» **Given data**
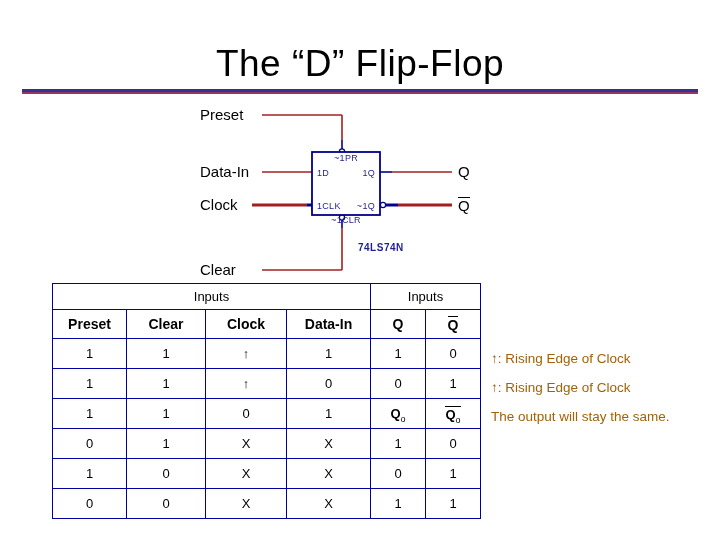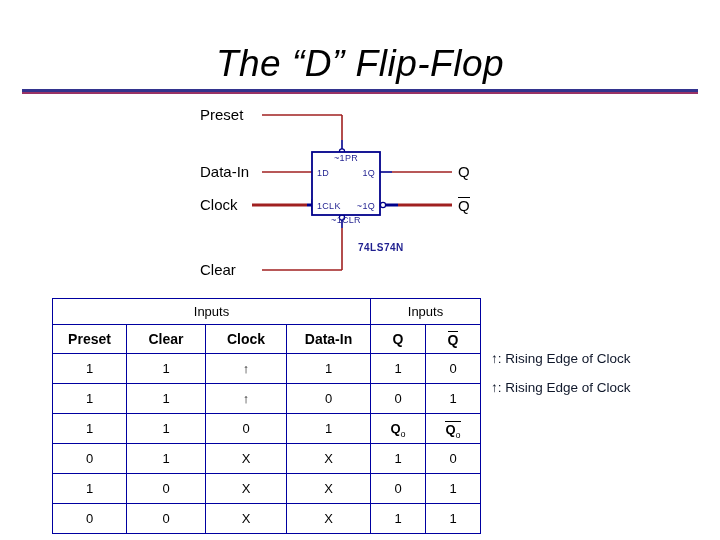--- a/index.html
+++ b/index.html
@@ -29,7 +29,6 @@
     line-height: 44px;
     color: #000000;
     white-space: nowrap;
-    font-style: italic;
   }
 
   

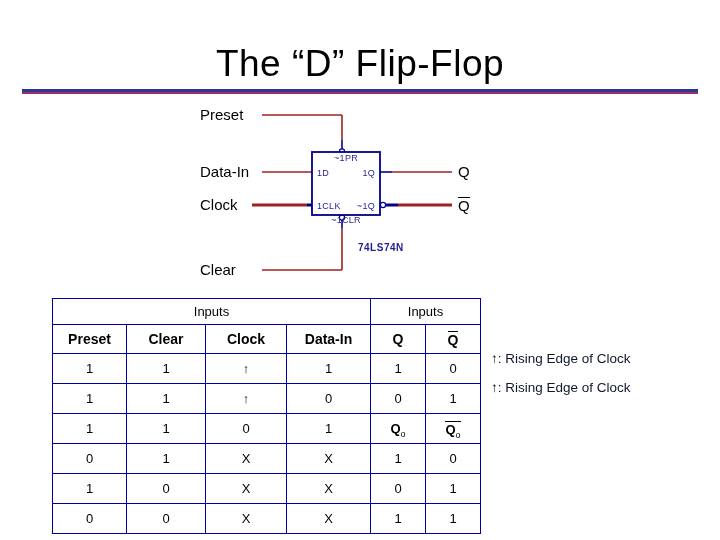--- a/index.html
+++ b/index.html
@@ -112,7 +112,7 @@
   #truth-table {
     position: absolute;
     left: 52px;
-    top: 298px;
+    top: 283px;
     border-collapse: collapse;
     table-layout: fixed;
     background: #ffffff;

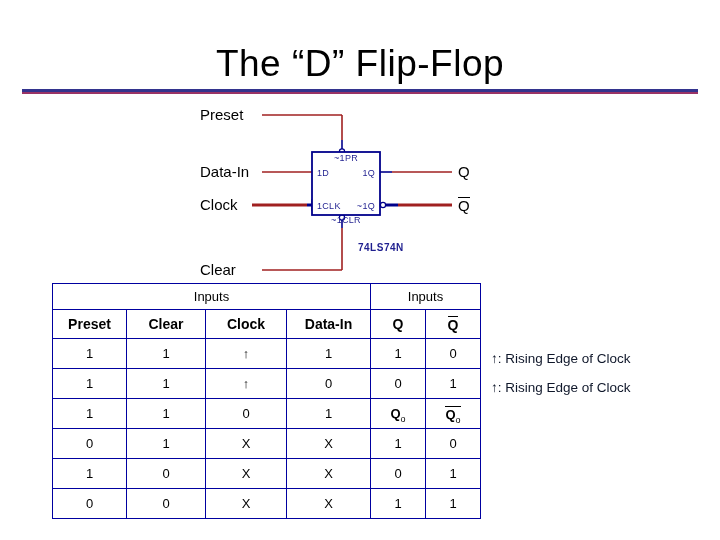--- a/index.html
+++ b/index.html
@@ -170,7 +170,7 @@
     line-height: 29px;
     font-size: 13.5px;
     white-space: nowrap;
-    color: #0f172a;
+    color: #a16207;
     overflow: hidden;
   }
   #notes .spacer-group { height: 25px; }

» **Exercise directions**
Repeat the lines exactly, starting with the line that contains "background: #ffffff;" and ending with the last line of the entries. Keep both of those lines but no pictures.

» **Your response**
     background: #ffffff;

--- a/index.html
+++ b/index.html
@@ -170,7 +170,7 @@
     line-height: 29px;
     font-size: 13.5px;
     white-space: nowrap;
-    color: #0f172a;
+    color: #a16207;
     overflow: hidden;
   }
   #notes .spacer-group { height: 25px; }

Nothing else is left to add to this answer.